Does Redressing Past Harms Justify Present Racial Discrimination?

I’m sure Nathaniel Hedman, a member of a student group called the Roosevelt Institution at the University of Colorado, speaks for many of his peers.

Not only does he believe in lowered standards for certain groups to “redress harms,” he also believes the government should be allowed to discriminate against whites and Asians in favor of blacks, Hispanics, and other so-called racial minorities to achieve that end.

Our country’s history of race relations is messy, to put it mildly. America held blacks in bondage for centuries. Our collective conscience should never allow us to downplay or excuse slavery or the subsequent Black Codes and Jim Crow laws and policies designed to relegate black Americans to second class citizenship. The redressing-harms argument is often used by proponents of race preferences for such reasons.

No reasonable person would dispute that former slaves embarked on an arduous road to freedom littered with overwhelming disadvantages. But can the same be said of those slaves’ descendants in 2008? How closely correlated is the so-called legacy of slavery with black underachievement and disparities today?
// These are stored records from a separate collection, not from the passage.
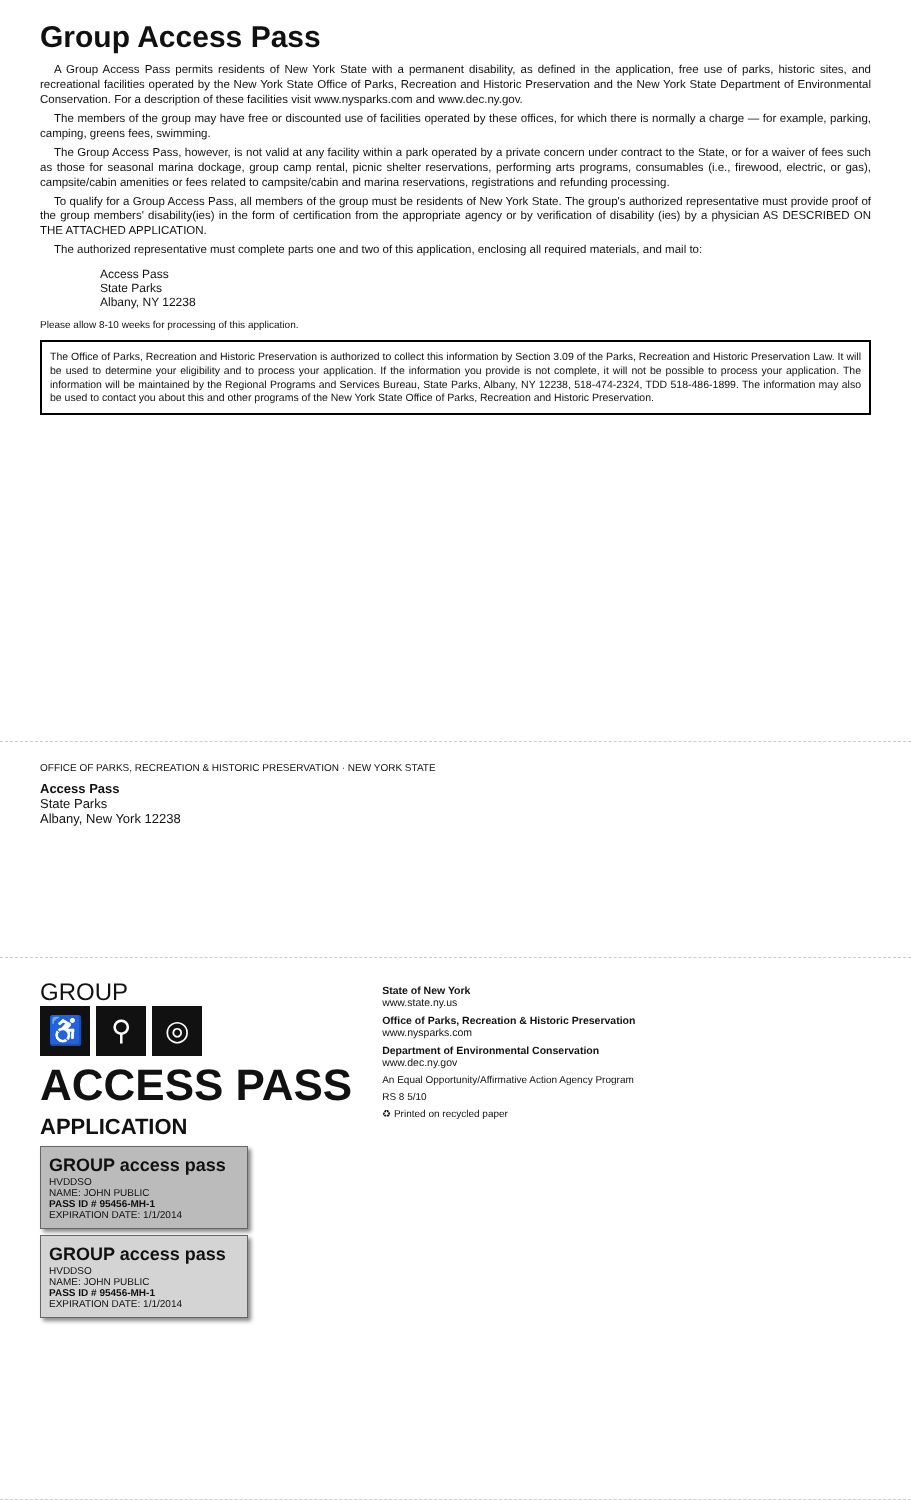Group Access Pass
A Group Access Pass permits residents of New York State with a permanent disability, as defined in the application, free use of parks, historic sites, and recreational facilities operated by the New York State Office of Parks, Recreation and Historic Preservation and the New York State Department of Environmental Conservation. For a description of these facilities visit www.nysparks.com and www.dec.ny.gov.
The members of the group may have free or discounted use of facilities operated by these offices, for which there is normally a charge — for example, parking, camping, greens fees, swimming.
The Group Access Pass, however, is not valid at any facility within a park operated by a private concern under contract to the State, or for a waiver of fees such as those for seasonal marina dockage, group camp rental, picnic shelter reservations, performing arts programs, consumables (i.e., firewood, electric, or gas), campsite/cabin amenities or fees related to campsite/cabin and marina reservations, registrations and refunding processing.
To qualify for a Group Access Pass, all members of the group must be residents of New York State. The group's authorized representative must provide proof of the group members' disability(ies) in the form of certification from the appropriate agency or by verification of disability (ies) by a physician AS DESCRIBED ON THE ATTACHED APPLICATION.
The authorized representative must complete parts one and two of this application, enclosing all required materials, and mail to:
Access Pass
State Parks
Albany, NY 12238
Please allow 8-10 weeks for processing of this application.
The Office of Parks, Recreation and Historic Preservation is authorized to collect this information by Section 3.09 of the Parks, Recreation and Historic Preservation Law. It will be used to determine your eligibility and to process your application. If the information you provide is not complete, it will not be possible to process your application. The information will be maintained by the Regional Programs and Services Bureau, State Parks, Albany, NY 12238, 518-474-2324, TDD 518-486-1899. The information may also be used to contact you about this and other programs of the New York State Office of Parks, Recreation and Historic Preservation.
OFFICE OF PARKS, RECREATION & HISTORIC PRESERVATION · NEW YORK STATE
Access Pass
State Parks
Albany, New York 12238
GROUP
♿ ⚲ ◎
ACCESS PASS
APPLICATION
GROUP access pass
HVDDSO
NAME: JOHN PUBLIC
PASS ID # 95456-MH-1
EXPIRATION DATE: 1/1/2014
GROUP access pass
HVDDSO
NAME: JOHN PUBLIC
PASS ID # 95456-MH-1
EXPIRATION DATE: 1/1/2014
State of New York
www.state.ny.us
Office of Parks, Recreation & Historic Preservation
www.nysparks.com
Department of Environmental Conservation
www.dec.ny.gov
An Equal Opportunity/Affirmative Action Agency Program
RS 8 5/10
♻ Printed on recycled paper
Hedman contends that inequities are passed down from generation to generation, and these inequities “persist as the root cause of the glaring disparities between minorities and whites.” He’s right only to a certain extent. Children certainly are affected by their parents’ economic condition. Children also are influenced by their parents’ values, good and bad. Instead of looking at past discrimination and reaching back centuries to point the finger at slavery or Jim Crow, black Americans would be wise to keep their eyes on the present and future. In my view, the biggest obstacle to success facing blacks is the breakdown of the family.

The fact that 75 percent of black babies are born into non-intact families is relevant and should be part of any discussion on disparities. To ignore or downplay this factor and claim that the obligation to improve conditions falls on the government is to ignore personal responsibility, a value most important to success. Without building and maintaining stable, intact families for children, where they can learn, grow, and flourish in loving security, talk of closing achievement gaps and narrowing disparities don’t get us far.

Hedman says “the government should clean up its messes.” From my vantage point, the government has done so. It dismantled laws and policies created to keep blacks “in their place.” Special treatment should not be part of the goal. Remove government-sanctioned obstacles in my path, and allow me to succeed or fail on my own merits.

That’s what the Civil Rights Movement was all about, wasn’t it?